═════ Text block ═════

RDP Data Crawler

The RDP Data Crawler mainly interfaces external systems and the AIT RDP. It either periodically or event-driven fetches data from various sources such as forecasts or measurement information and stores the data into Redis streams. In addition, the AIT Data Crawler can push data to external systems such as Modbus or OPC UA devices.

Installation and System Integration

The RDP Data Crawler is designed to be integrated as Docker container into the AIT RDP. The main docker image is available at Docker Hub via ait1/rdp-data-crawler. In addition to version tags, the following are supported:

latest: The latest stable release branch.
latest-dev: The latest version of the development branch.

Since the configurations are commonly rather complex, a direct configuration via environment variables is not feasible. Instead, a configuration file or directory is mounted. Per default, the configuration is located at /etc/data_crawler/config.yml. Nevertheless, the whole /etc/data_crawler/ directory can be mounted in case sub-configuration files are needed. The following example shows a basic docker-compose service definition:

services:
  # ...

═════

Tasks and exercises:
(a) In the RDP Data Crawler page, where is the configuration located by default?
(b) Translate this sentence from the RDP Data Crawler page into German: "The RDP Data Crawler is designed to be integrated as Docker container into the AIT RDP."

═════ Provided material ═════

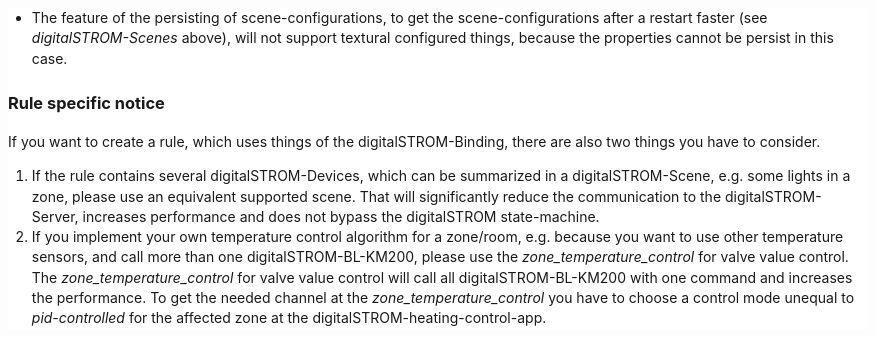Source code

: - The feature of the persisting of scene-configurations, to get the scene-configurations after a restart faster (see _digitalSTROM-Scenes_ above), will not support  textural configured things, because the properties cannot be persist in this case.

### Rule specific notice

If you want to create a rule, which uses things of the digitalSTROM-Binding, there are also two things you have to consider.

1. If the rule contains several digitalSTROM-Devices, which can be summarized in a digitalSTROM-Scene, e.g. some lights in a zone, please use an equivalent supported scene. That will significantly reduce the communication to the digitalSTROM-Server, increases performance and does not bypass the digitalSTROM state-machine.
1. If you implement your own temperature control algorithm for a zone/room, e.g. because you want to use other temperature sensors, and call more than one digitalSTROM-BL-KM200, please use the _zone_temperature_control_ for valve value control. The _zone_temperature_control_ for valve value control will call all digitalSTROM-BL-KM200 with one command and increases the performance. To get the needed channel at the _zone_temperature_control_ you have to choose a control mode unequal to _pid-controlled_ for the affected zone at the digitalSTROM-heating-control-app.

═════

Solutions to the tasks:
(a) /etc/data_crawler/config.yml

(b) Der RDP Data Crawler ist dafür ausgelegt, als Docker-Container in die AIT RDP integriert zu werden.